Yolanda Gampel se réfère à la métaphore de radioactivité pour conceptualiser les effets délétères engendrés par la Shoah. Même si la volonté de tourner la page existe, elle est impuissante à juguler ce que l’auteur compare à des phénomènes radioactifs. Ce concept rend compte de la « pénétration dans l’être d’aspects terribles, violents et destructeurs ». Cet effet destructeur ne se limite pas à attaquer la victime directe mais se transmet de génération en génération, suscitant des troubles spécifiques. Le concept de transmission radioactive tente de modéliser un « phénomène inconscient, imprévisible » selon lequel les séquelles des traumatismes violents et destructeurs se perpétuent de génération en génération.

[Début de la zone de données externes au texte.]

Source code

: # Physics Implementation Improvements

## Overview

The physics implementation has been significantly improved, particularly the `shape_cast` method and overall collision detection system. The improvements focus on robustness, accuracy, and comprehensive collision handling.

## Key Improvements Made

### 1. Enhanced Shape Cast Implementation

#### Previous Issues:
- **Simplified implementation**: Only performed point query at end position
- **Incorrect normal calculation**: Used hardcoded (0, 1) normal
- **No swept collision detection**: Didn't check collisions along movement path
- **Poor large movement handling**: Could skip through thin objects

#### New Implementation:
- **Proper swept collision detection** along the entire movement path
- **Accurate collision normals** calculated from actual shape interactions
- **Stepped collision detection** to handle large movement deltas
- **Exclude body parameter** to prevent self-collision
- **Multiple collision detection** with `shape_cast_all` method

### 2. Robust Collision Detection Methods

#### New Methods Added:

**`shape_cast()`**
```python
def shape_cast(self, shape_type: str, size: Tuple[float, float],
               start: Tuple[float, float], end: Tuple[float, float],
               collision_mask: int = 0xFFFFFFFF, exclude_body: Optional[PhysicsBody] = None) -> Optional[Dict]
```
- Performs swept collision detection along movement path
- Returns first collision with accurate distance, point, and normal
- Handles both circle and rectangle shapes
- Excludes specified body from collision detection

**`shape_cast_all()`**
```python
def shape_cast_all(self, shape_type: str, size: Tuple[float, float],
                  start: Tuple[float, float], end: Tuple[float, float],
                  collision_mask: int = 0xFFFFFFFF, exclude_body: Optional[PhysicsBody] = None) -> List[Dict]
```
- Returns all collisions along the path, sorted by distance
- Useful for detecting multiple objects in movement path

Ces séquelles se traduisent par des troubles psychologiques qui affectent les enfants et petits enfants des « survivants », rescapés des camps ou des pays occupés. Passés d’horreurs non-dites, deuils cachés, mystères jamais révélés, sont le lot des générations qui précèdent les patients évoqués, adultes ou enfants. L’analyse aide à comprendre comment les stigmates indélébiles qui marquent les grands parents et les parents impriment leur sceau sur la vie psychique et physique des descendants. C’est en clinicienne sensible et nuancée que l’auteur nous fait vivre des « histoires de cas » qui illustrent de façon pathétique ce qu’elle appelle les « résidus radioactifs » de la folie du génocide. Pour Yolanda Gampel, la « douleur de la violence sociale » ne se limite pas à l’horreur de la Shoah : elle frappe d’autres communautés, d’autres collectivités. J’admire personnellement le courage de l’auteur qui termine son ouvrage par l’évocation des souffrances liées au conflit israëlo-palestinien. Pendant de nombreuses années, Yolanda Gampel a participé à un projet de collaboration entre travailleurs dans la santé mentale, projet dont le but était de créer des liens au travers des affinités professionnelles. Entreprise délicate, douloureuse, entre israéliens et palestiniens qui, nous dits l’auteur, « sont porteurs, à travers leurs histoires respectives et leurs contextes socioculturels respectifs, de beaucoup de pertes et de deuils non finis… ». Le programme de formation assuré par les israéliens ainsi que les groupes de réflexion se sont arrêtés avec le déclenchement de la deuxième intifada. Et l’auteur de conclure en posant les lancinantes questions que le lecteur ne peut que partager avec elle, je la cite : « Sera-t-il possible de transformer un fonctionnement social destructeur en un fonctionnement qui tend à créer, à construire, à établir des échanges vitaux ? Sera-t-il possible un jour que le pouvoir de Thanatos laisse plus de place à Eros ? ».